Provided records Start Marker

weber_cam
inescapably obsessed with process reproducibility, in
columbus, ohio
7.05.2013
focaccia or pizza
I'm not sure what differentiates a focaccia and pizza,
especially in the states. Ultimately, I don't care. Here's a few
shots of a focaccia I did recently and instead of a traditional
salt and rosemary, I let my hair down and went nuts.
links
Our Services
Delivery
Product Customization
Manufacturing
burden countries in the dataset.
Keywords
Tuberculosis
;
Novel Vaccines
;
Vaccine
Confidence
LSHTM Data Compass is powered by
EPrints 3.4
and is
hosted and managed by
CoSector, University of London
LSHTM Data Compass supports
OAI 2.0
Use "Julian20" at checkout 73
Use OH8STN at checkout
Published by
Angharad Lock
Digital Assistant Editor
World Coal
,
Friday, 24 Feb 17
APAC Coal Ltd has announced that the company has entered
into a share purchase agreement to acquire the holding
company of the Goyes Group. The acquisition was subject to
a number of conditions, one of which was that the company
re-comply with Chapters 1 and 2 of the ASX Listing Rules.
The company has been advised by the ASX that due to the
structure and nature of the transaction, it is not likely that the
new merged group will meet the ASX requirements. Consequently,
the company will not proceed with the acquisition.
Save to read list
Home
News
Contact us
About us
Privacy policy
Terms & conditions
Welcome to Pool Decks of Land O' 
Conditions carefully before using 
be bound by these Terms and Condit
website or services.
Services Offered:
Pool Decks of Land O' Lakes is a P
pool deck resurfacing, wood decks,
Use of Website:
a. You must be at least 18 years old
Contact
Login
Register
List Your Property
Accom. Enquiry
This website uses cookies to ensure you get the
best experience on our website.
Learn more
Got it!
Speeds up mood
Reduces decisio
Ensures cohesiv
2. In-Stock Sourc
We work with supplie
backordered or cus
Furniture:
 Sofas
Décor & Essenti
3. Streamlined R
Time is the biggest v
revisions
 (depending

Provided records End Marker

▸ Task requirements: A complete answer reproduces every line of the records in which the word "focaccia" occurs.

▸ Answer for the task:
focaccia or pizza
I'm not sure what differentiates a focaccia and pizza,
shots of a focaccia I did recently and instead of a traditional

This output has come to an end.